Le silence selon Manon de Benjamin Fogel succède à son premier roman, La transparence selon Irina, tout en se situant à une période antérieure. Avec ces deux livres, l’auteur file un sujet peu traité dans le polar français : nos sociétés numériques, et les questions d’identité de genre.
Irina se situait en 2048, Manon a lieu quelques années plus tôt, en 2025. Irina mettait en scène une société apaisée grâce à la fin de l’anonymat numérique, Manon raconte le harcèlement en ligne et l’affrontement entre féministes et célibataires masculinistes (les incels). On le sait, en littérature un sujet n’est rien sans personnages pour l’incarner.
Ils s’appellent Simon, Iris, Kahina, Yvan, Tristan… Ils sont jeunes, amateurs de musique et pris dans les problématiques de leur époque. Yvan chante dans un groupe de rock straight edge (pas de drogue, pas d’alcool, pas de tabac) et féministe. Sur les réseaux KenKillER est à la tête d’une communauté d’hommes frustrés qui persécutent les femmes et blâment leur indépendance (il faudra un jour songer à faire discuter ces célibataires avec les hommes mariés qui eux rêvent de retrouver leur célibat, ndlr…)
Ce n’est pas pour rien que le mot « silence » se trouve dans le titre du deuxième roman de Benjamin Fogel. Nous faisons tous régulièrement le constat du bruit produit par les polémiques médiatiques. On rêve parfois de débrancher, déconnecter. Le silence évoqué par l’auteur est aussi celui dont rêve un jeune homme soudain atteint d’acouphènes. Cette souffrance physique change son rapport aux autres et au monde. Les sensations jouent un grand rôle dans Le silence selon Manon, les sentiments aussi. Simon et Iris, Kahina et Yvan, tous sont marqués par leur difficulté à aimer, et par une forme de narcissisme. Valent-ils mieux que les incels vindicatifs ?

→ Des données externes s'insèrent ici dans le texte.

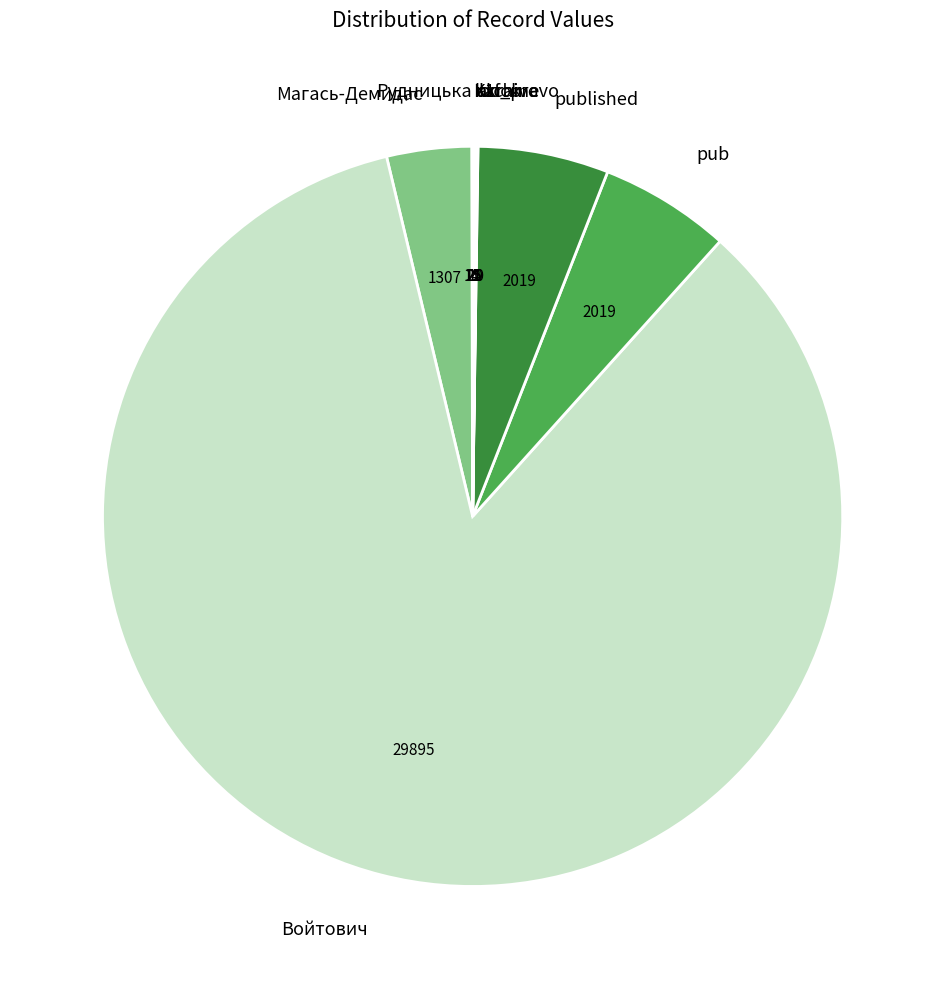

The Магась-Демидас slice represents 16% of the pie. True or false?

False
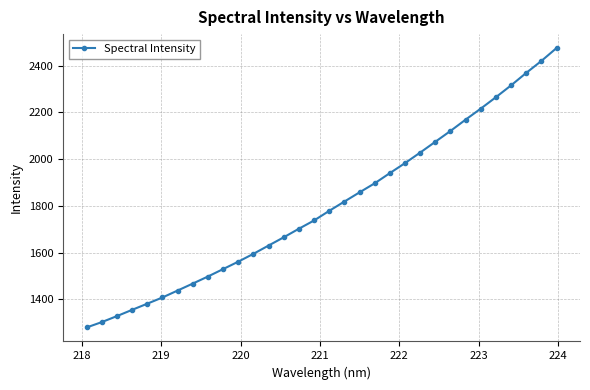

True or false: the data has more than 2 interior local peaks.

False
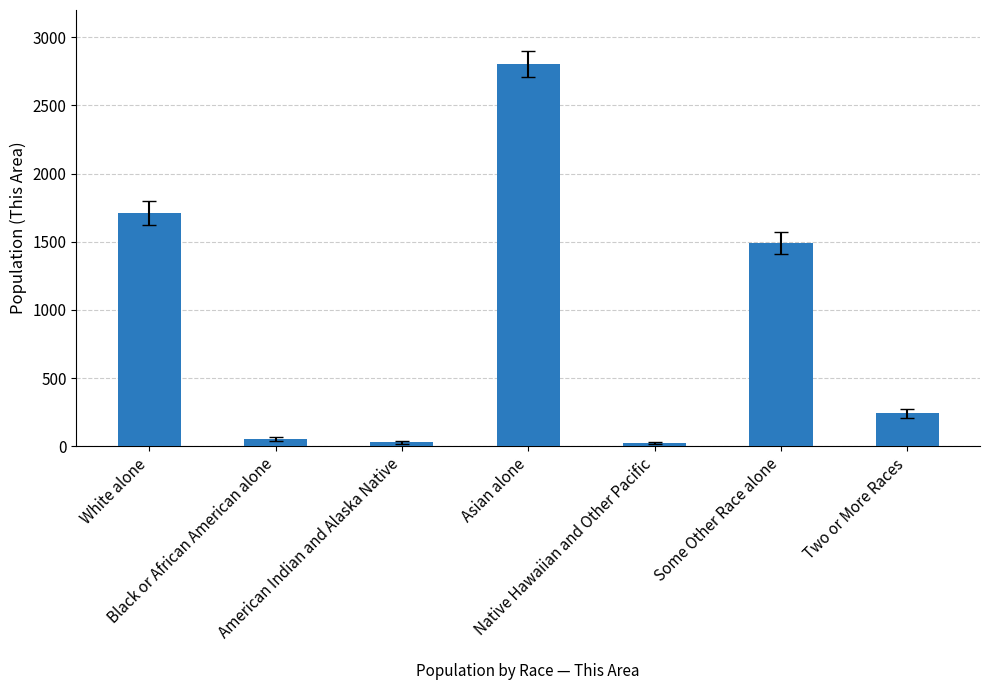

Where is the data nearest to the value 1413?

Some Other Race alone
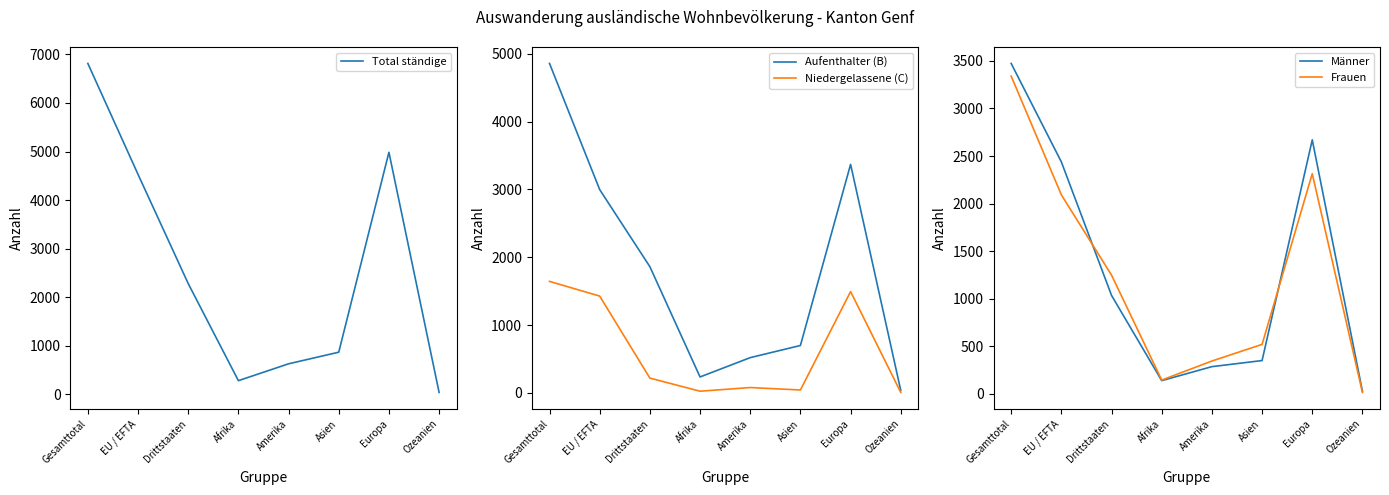

Which series changed the most between Amerika and Ozeanien?

Total ständige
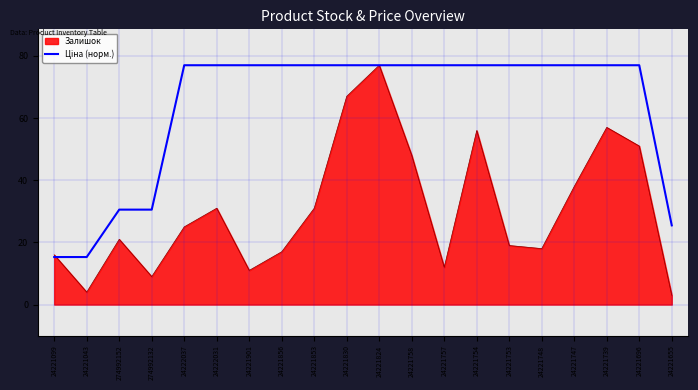

Which series has the widest spread of values?

Залишок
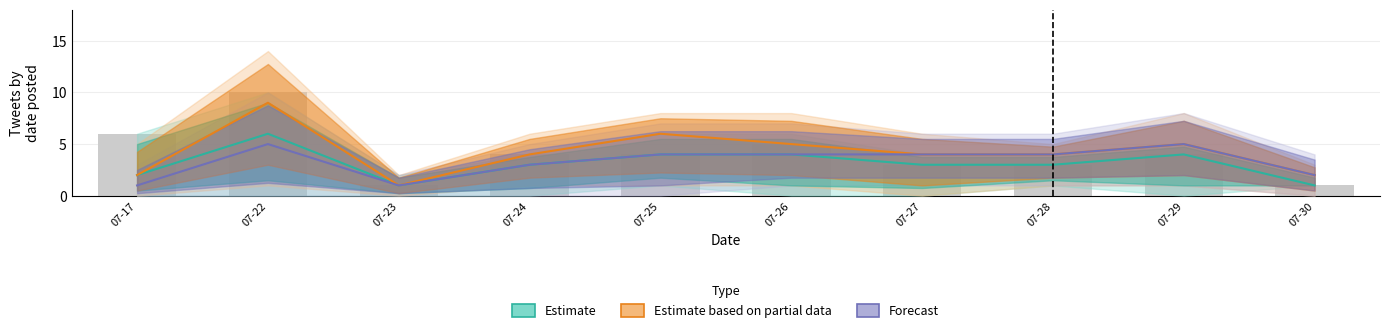

What is the value of the Forecast bar at the 6th from the left?

4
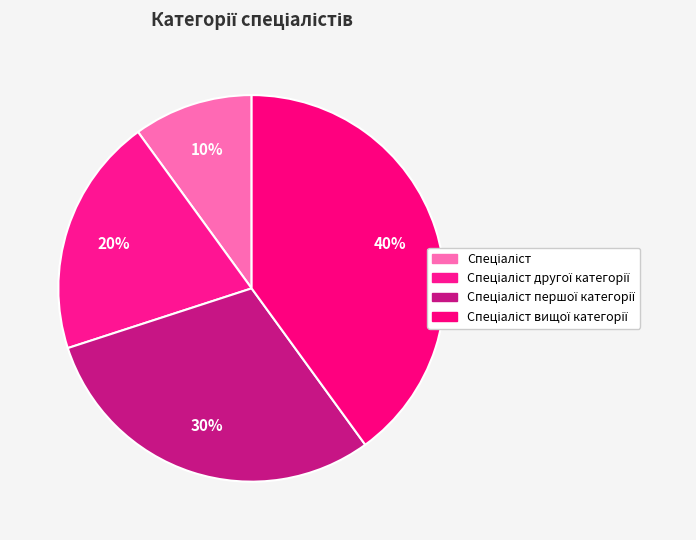

Which category has the biggest portion of the pie?

Спеціаліст вищої категорії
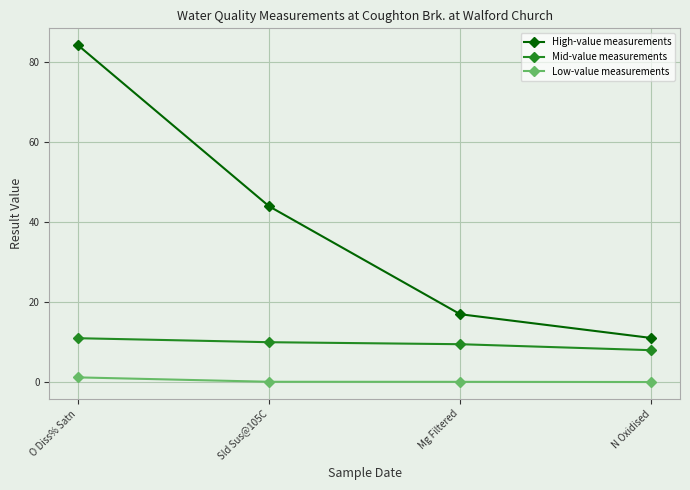

Where does the Mid-value measurements series first go above 10?

O Diss% Satn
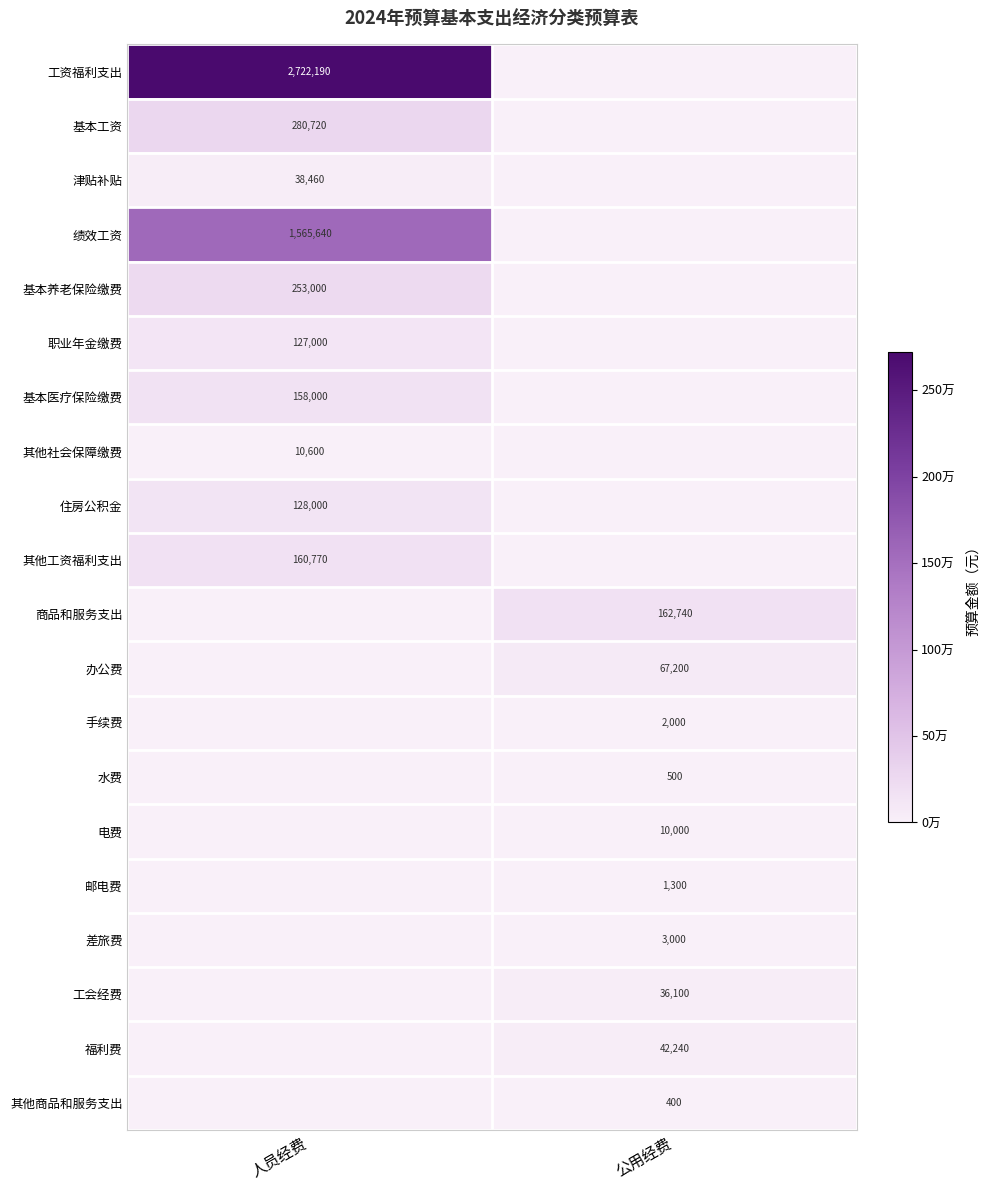

The 办公费 series shows 107397 at 公用经费. True or false?

False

La lutte entre les harceleurs incels et les harcelés straight edge reprend l’opposition du patriarcat au féminisme. Le silence selon Manon offre un sujet de réflexion qui a l’intelligence de se fondre dans les mouvements des personnages. Benjamin Fogel leur donne de l’épaisseur et ne livre pas le portrait attendu d’un camp du bien contre un camp du mal. L’auteur sait y faire pour maintenir la tension, alternant les voix et points de vue, sans oublier de semer quelques cadavres au passage. Tout commence par l’annonce d’un attentat à venir. On est bien dans un polar.
Caroline de Benedetti
Benjamin Fogel, Le silence selon Manon, Rivages Noir, 2021, 20 euros, 284 p.